She and Ellen wandered the cobblestone streets of Boston.
They stood in sunshine that fingered its way down through the tile roofs and alleys of the old brick buildings.
They went to Man Ray on the weekends, the club across the river where they were the straight girls amid the gay men.
They danced with abandon and without worry. The music was loud and they absorbed it into their bodies and their bones. It pulsed in their blood. The watched the beautiful men dancing with each other under the flashing indoor lights.
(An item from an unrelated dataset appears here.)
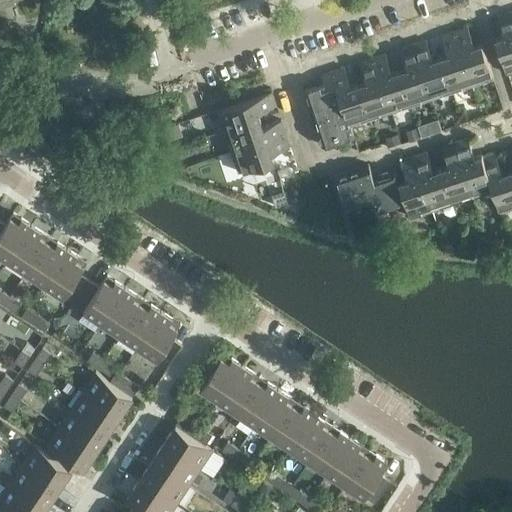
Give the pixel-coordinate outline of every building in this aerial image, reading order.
[(511,71),(511,17),(510,12),(497,16),(503,34),(495,37),(507,73),(511,71)] [(494,77),(482,41),(474,44),(468,26),(455,30),(473,84),(494,77)] [(473,84),(455,30),(442,34),(448,53),(440,55),(452,91),(473,84)] [(452,91),(440,55),(433,57),(427,39),(414,43),(432,98),(452,91)] [(432,98),(414,43),(401,48),(407,66),(399,68),(411,105),(432,98)] [(411,105),(399,68),(392,71),(386,53),(373,57),(391,112),(411,105)] [(391,112),(373,57),(360,61),(366,80),(358,82),(370,118),(391,112)] [(370,118),(358,82),(351,84),(345,66),(332,71),(350,125),(370,118)] [(350,125),(332,71),(321,74),(324,82),(305,88),(323,145),(353,135),(350,125)] [(261,118),(258,110),(276,104),(272,91),(217,109),(224,130),(261,118)] [(231,150),(286,132),(281,119),(263,125),(261,118),(224,130),(231,150)] [(274,159),(272,151),(290,145),(286,132),(231,150),(238,171),(274,159)] [(493,189),(483,157),(482,153),(474,155),(468,137),(455,141),(473,196),(493,189)] [(473,196),(455,141),(442,146),(448,164),(440,166),(452,203),(473,196)] [(452,203),(440,166),(433,169),(427,151),(414,155),(432,210),(452,203)] [(511,208),(511,176),(509,169),(502,171),(496,153),(483,157),(493,189),(500,212),(511,208)] [(432,210),(414,155),(401,159),(407,177),(400,180),(399,180),(405,199),(411,217),(432,210)] [(405,199),(399,180),(400,180),(396,168),(373,176),(369,164),(336,175),(346,205),(368,198),(372,210),(405,199)] [(0,253),(9,259),(32,224),(22,217),(19,221),(11,216),(5,224),(0,231),(0,253)] [(27,271),(47,240),(40,235),(43,231),(32,224),(9,259),(27,271)] [(45,283),(68,248),(58,241),(55,245),(47,240),(27,271),(45,283)] [(79,272),(84,264),(76,259),(79,255),(68,248),(45,283),(64,295),(79,272)] [(74,301),(89,279),(79,272),(64,295),(74,301)] [(103,321),(126,286),(116,279),(113,284),(105,278),(100,286),(84,308),(84,309),(103,321)] [(84,308),(100,286),(89,279),(74,301),(84,308)] [(121,333),(141,302),(134,297),(136,293),(126,286),(103,321),(121,333)] [(0,300),(5,304),(10,295),(0,288),(0,300)] [(16,311),(21,303),(10,295),(5,304),(16,311)] [(139,345),(162,310),(151,303),(149,307),(141,302),(121,333),(139,345)] [(158,358),(178,327),(170,321),(172,317),(162,310),(139,345),(158,358)] [(44,363),(51,352),(43,346),(36,358),(44,363)] [(23,366),(31,354),(22,349),(15,360),(23,366)] [(99,366),(104,358),(93,351),(88,359),(99,366)] [(219,399),(243,364),(232,357),(229,361),(221,356),(200,387),(219,399)] [(37,374),(44,363),(36,358),(28,368),(37,374)] [(110,374),(115,365),(104,358),(99,366),(110,374)] [(237,411),(258,380),(250,375),(253,371),(243,364),(219,399),(237,411)] [(140,385),(121,372),(117,370),(110,380),(133,395),(140,385)] [(133,395),(110,380),(96,371),(84,390),(120,414),(133,395)] [(0,385),(7,390),(14,379),(6,373),(0,382),(0,385)] [(255,423),(278,388),(268,381),(265,385),(258,380),(237,411),(255,423)] [(20,399),(27,388),(19,382),(12,393),(20,399)] [(273,435),(294,404),(286,399),(289,395),(278,388),(255,423),(273,435)] [(120,414),(84,390),(72,407),(108,432),(120,414)] [(13,410),(20,399),(12,393),(4,404),(13,410)] [(291,447),(315,412),(304,405),(301,409),(294,404),(273,435),(291,447)] [(108,432),(72,407),(60,425),(96,450),(108,432)] [(309,459),(330,429),(322,423),(325,419),(315,412),(291,447),(309,459)] [(212,433),(201,426),(183,414),(176,424),(205,444),(212,433)] [(212,448),(205,444),(176,424),(163,443),(200,467),(212,448)] [(96,450),(60,425),(47,444),(84,469),(96,450)] [(327,471),(351,436),(340,430),(338,433),(330,429),(309,459),(327,471)] [(345,483),(366,452),(359,448),(361,443),(351,436),(327,471),(345,483)] [(233,456),(239,448),(228,441),(222,449),(233,456)] [(200,467),(163,443),(151,461),(188,485),(200,467)] [(72,468),(58,459),(35,444),(23,462),(60,487),(72,468)] [(244,464),(250,455),(239,448),(233,456),(244,464)] [(365,495),(380,473),(387,461),(376,453),(374,457),(366,452),(345,483),(364,496),(365,495)] [(188,485),(151,461),(139,479),(176,503),(188,485)] [(60,487),(23,462),(11,480),(48,505),(60,487)] [(269,480),(275,472),(264,465),(258,473),(269,480)] [(280,488),(286,479),(275,472),(269,480),(280,488)] [(375,502),(390,480),(380,473),(365,495),(375,502)] [(170,511),(176,503),(139,479),(127,497),(148,511),(170,511)] [(42,511),(48,505),(11,480),(0,496),(0,498),(20,511),(42,511)] [(247,498),(254,487),(246,482),(239,493),(247,498)] [(306,504),(311,496),(300,489),(295,497),(306,504)] [(240,509),(247,498),(239,493),(231,504),(240,509)] [(317,511),(322,503),(311,496),(306,504),(317,511)] [(20,511),(0,498),(0,511),(20,511)]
The women’s room was in the basement. They emerged from their stalls to find tall muscled men in drag reapplying mascara.
Back across the river, on the sunlit street by DeLuca’s, they talked with their Man Ray friends, their faces shadowed with the worry that was beginning to creep through the alleys and the streets.
More than twenty years later and she’s remembering those months, those years. She’s picturing again the basement of Man Ray, where next to the women’s room was a narrow window set into a brick wall, a window that gave onto a sealed-off 1950’s living room, a perfect movie set living room, cut off from the world, a lamp burning on the coffee table.
She remembers how she and Ellen used to stand on tiptoe, peering silently into the inaccessible room of the past. She remembers how the drag queens brushed by them, young and male and beautiful, tan skin stretched over muscles and that invisible blood.